E' chiaro che idea si abbia qui dell'operazione di logoramento, del governo e di Berlusconi, cui si sta abbandonando (mi sembra questo il termine più adatto) Gianfranco Fini (del tutto irrazionalmente anche per se stesso), ma scambiare Fini con Casini a chi abbia un minimo, ma proprio un minimo, di memoria politica, non può che apparire un gioco «a somma zero», come dice Giuliano Ferrara. Anzi, addirittura «in perdita», per i motivi indicati dal direttore del Foglio, tra cui non ultimo, non bisogna dimenticarlo, il fatto che Casini vuole liquidare il bipolarismo a vantaggio di un sistema in cui il "centro" possa lucrare una rendita di posizione. Dunque, dopo un primo periodo, i centristi si lancerebbero in un logoramento ancora più forsennato di quello del presidente della Camera. E va ricordato che l'Udc è l'unico gruppo ad aver votato contro il federalismo fiscale, come dire una bomba ad orologeria. In queste cose Bossi ci vede lungo.

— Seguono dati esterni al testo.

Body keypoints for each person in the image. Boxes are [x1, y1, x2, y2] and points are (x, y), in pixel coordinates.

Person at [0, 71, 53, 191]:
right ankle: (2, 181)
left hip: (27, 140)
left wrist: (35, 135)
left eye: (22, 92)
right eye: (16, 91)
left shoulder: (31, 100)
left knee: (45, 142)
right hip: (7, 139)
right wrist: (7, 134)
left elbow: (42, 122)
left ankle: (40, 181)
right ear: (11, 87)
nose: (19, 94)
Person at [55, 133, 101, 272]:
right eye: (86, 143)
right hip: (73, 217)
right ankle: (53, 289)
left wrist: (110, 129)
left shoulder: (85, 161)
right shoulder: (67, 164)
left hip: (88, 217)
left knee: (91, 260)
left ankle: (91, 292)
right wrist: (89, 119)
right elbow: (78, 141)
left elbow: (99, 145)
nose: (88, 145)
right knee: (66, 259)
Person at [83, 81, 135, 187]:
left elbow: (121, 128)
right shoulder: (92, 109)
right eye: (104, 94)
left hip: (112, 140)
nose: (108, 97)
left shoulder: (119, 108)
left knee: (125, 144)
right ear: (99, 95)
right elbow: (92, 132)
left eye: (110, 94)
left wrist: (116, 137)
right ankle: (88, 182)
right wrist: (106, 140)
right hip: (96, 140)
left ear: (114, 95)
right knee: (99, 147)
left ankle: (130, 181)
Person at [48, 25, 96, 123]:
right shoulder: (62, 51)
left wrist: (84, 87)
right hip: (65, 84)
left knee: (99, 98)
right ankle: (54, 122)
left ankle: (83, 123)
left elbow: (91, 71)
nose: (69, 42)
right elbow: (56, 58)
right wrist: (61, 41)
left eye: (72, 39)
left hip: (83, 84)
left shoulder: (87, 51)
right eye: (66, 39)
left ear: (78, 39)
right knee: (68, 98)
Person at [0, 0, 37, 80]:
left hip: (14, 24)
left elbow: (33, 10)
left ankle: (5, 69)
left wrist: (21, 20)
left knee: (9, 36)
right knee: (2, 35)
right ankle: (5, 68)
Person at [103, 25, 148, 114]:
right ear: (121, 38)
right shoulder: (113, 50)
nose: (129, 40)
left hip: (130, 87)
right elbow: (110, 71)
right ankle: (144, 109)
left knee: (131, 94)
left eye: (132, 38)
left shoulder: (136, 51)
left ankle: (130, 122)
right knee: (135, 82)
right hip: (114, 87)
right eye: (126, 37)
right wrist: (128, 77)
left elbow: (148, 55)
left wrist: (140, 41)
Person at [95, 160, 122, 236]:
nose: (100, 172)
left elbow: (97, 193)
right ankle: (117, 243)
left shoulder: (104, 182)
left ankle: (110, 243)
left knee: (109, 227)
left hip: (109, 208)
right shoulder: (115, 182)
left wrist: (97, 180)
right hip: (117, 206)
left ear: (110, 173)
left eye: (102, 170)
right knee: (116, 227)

Detto questo, però, non credo - a differenza di Ferrara - che Fini si accontenti di essere «messo in grado di vivere dignitosamente in una casa che è anche sua, anche dei dissenzienti». Il problema è che il «socio di minoranza», anche se può apparire illogico, sembra mostrare proprio tutto l'«interesse a sfasciare la ditta e a raccogliere solo cocci». Ambisce ad essere leader di una destra "deberlusconizzata", non accetterebbe mai di dovere la sua eventuale leadership del centrodestra a Berlusconi, quindi sta cercando in tutti modi di costruirsi un'identità antiberlusconiana. Imbarcare Casini è una tentazione cui resistere, ma il problema Fini rimane e non credo che basti un compromesso "di potere".
E' evidente che Fini e Casini ambiscono entrambi alla leadership di un centrodestra, o un centro, moderato e "deberlusconizzato", e questo li porta a considerarsi rivali, ma nel breve-medio periodo hanno lo stesso identico interesse a logorare Berlusconi, come fecero benissimo tra il 2001 e il 2006. E quindi, averli entrambi nella maggioranza, lungi dall'essere il contrappeso l'uno dell'altro, per il premier significherebbe un doppio freno ad un'azione di governo già quasi del tutto immobile di per sé.